When, as here, the action on review is of so short a duration that it cannot be resolved prior to its cessation or expiration, and where there is a reasonable expectation of its repetition, review is proper. Sosna v. Iowa, 419 U.S. 393, 95 S.Ct. 553, 42 L.Ed.2d 532 (1975); State v. Muoio, 438 So.2d 160 (Fla. 2d DCA 1983); Palm Beach Newspapers v. Cook, 434 So.2d 355 (Fla. 4th DCA 1983). For the reasons set forth above, petitioner is entitled to release forthwith. T.W.C. v. Pate.

The next case is R.D. v. Korda, Case No. 89-0538, where petitioner was arrested on February 3, 1989, on charges of battery on a law enforcement officer and resisting arrest. He was placed in secure detention for twenty-one days. After that, he moved for release, and again the court placed him in nonsecure detention. To this, the attorney general responded by stating that the case was about to become moot because the assistant state attorney was about to seek petitioner's release. Once again, the case is not moot, and petitioner is entitled to release forthwith if he has not been released by this time.

The final case is D.S. v. Korda, Case No. 89-0556, in which petitioner was arrested on February 8, 1989, for burglary of an occupied dwelling, aggravated battery and grand theft. He was held in secure detention, then placed in nonsecure detention. After expiration of the twenty-one day period, he then moved for release. Again, the court denied the motion for release, continuing petitioner's detention. Here, the attorney general argues that the court correctly denied his motion for release because petitioner had a criminal record and presently faced felony charges. However, the fact that a juvenile has a past criminal record, or that he presently faces felony charges, does not provide grounds for extending the twenty-one day detention period.
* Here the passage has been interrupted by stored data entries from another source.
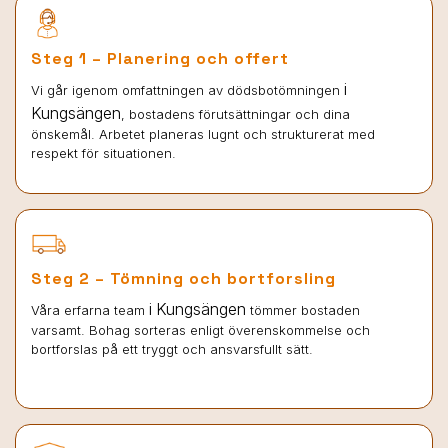
Steg 1 – Planering och offert
i
Vi går igenom omfattningen av dödsbotömningen
Kungsängen
, bostadens förutsättningar och dina
önskemål. Arbetet planeras lugnt och strukturerat med
respekt för situationen.
Steg 2 – Tömning och bortforsling
i Kungsängen
Våra erfarna team
tömmer bostaden
varsamt. Bohag sorteras enligt överenskommelse och
bortforslas på ett tryggt och ansvarsfullt sätt.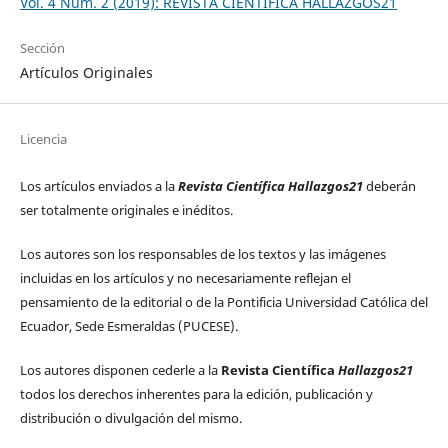
Vol. 4 Núm. 2 (2019): REVISTA CIENTÍFICA HALLAZGOS21
Sección
Artículos Originales
Licencia
Los artículos enviados a la
Revista Científica Hallazgos21
deberán
ser totalmente originales e inéditos.
Los autores son los responsables de los textos y las imágenes
incluidas en los artículos y no necesariamente reflejan el
pensamiento de la editorial o de la Pontificia Universidad Católica del
Ecuador, Sede Esmeraldas (PUCESE).
Los autores disponen cederle a la
Revista Científica
Hallazgos21
todos los derechos inherentes para la edición, publicación y
distribución o divulgación del mismo.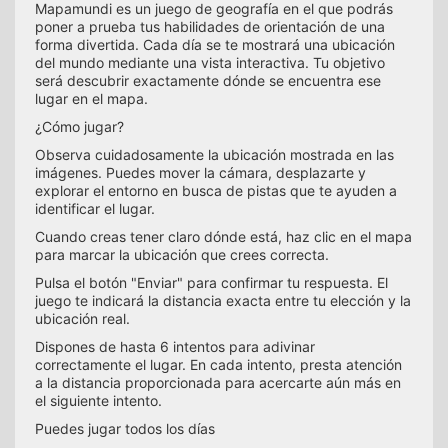
Mapamundi es un juego de geografía en el que podrás
poner a prueba tus habilidades de orientación de una
forma divertida. Cada día se te mostrará una ubicación
del mundo mediante una vista interactiva. Tu objetivo
será descubrir exactamente dónde se encuentra ese
lugar en el mapa.
¿Cómo jugar?
Observa cuidadosamente la ubicación mostrada en las
imágenes. Puedes mover la cámara, desplazarte y
explorar el entorno en busca de pistas que te ayuden a
identificar el lugar.
Cuando creas tener claro dónde está, haz clic en el mapa
para marcar la ubicación que crees correcta.
Pulsa el botón "Enviar" para confirmar tu respuesta. El
juego te indicará la distancia exacta entre tu elección y la
ubicación real.
Dispones de hasta 6 intentos para adivinar
correctamente el lugar. En cada intento, presta atención
a la distancia proporcionada para acercarte aún más en
el siguiente intento.
Puedes jugar todos los días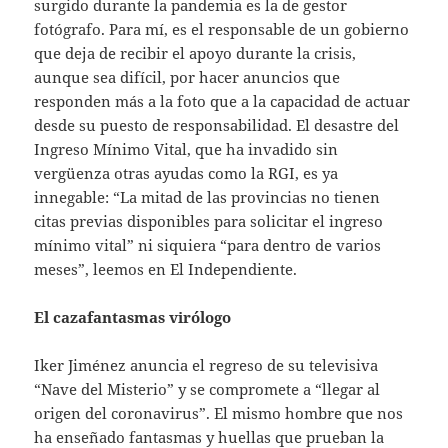
surgido durante la pandemia es la de gestor
fotógrafo. Para mí, es el responsable de un gobierno
que deja de recibir el apoyo durante la crisis,
aunque sea difícil, por hacer anuncios que
responden más a la foto que a la capacidad de actuar
desde su puesto de responsabilidad. El desastre del
Ingreso Mínimo Vital, que ha invadido sin
vergüenza otras ayudas como la RGI, es ya
innegable: “La mitad de las provincias no tienen
citas previas disponibles para solicitar el ingreso
mínimo vital” ni siquiera “para dentro de varios
meses”, leemos en El Independiente.
El cazafantasmas virólogo
Iker Jiménez anuncia el regreso de su televisiva
“Nave del Misterio” y se compromete a “llegar al
origen del coronavirus”. El mismo hombre que nos
ha enseñado fantasmas y huellas que prueban la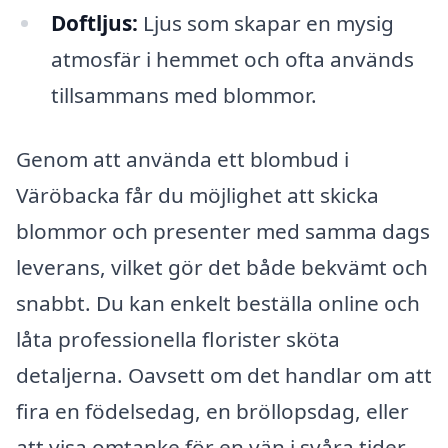
Doftljus:
Ljus som skapar en mysig
atmosfär i hemmet och ofta används
tillsammans med blommor.
Genom att använda ett blombud i
Väröbacka får du möjlighet att skicka
blommor och presenter med samma dags
leverans, vilket gör det både bekvämt och
snabbt. Du kan enkelt beställa online och
låta professionella florister sköta
detaljerna. Oavsett om det handlar om att
fira en födelsedag, en bröllopsdag, eller
att visa omtanke för en vän i svåra tider,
Accordingly, we grant the petitions for writ of habeas corpus in each of the consolidated cases and direct that the petitioners be released from detention forthwith. We also direct, however, that the particular judge named as respondent in each petition be struck from the style of each case, and that the remaining respondent is Gregory *794 Johnson, superintendent of the Broward Regional Juvenile Detention Center.

HERSEY, C.J., and DOWNEY and POLEN, JJ., concur.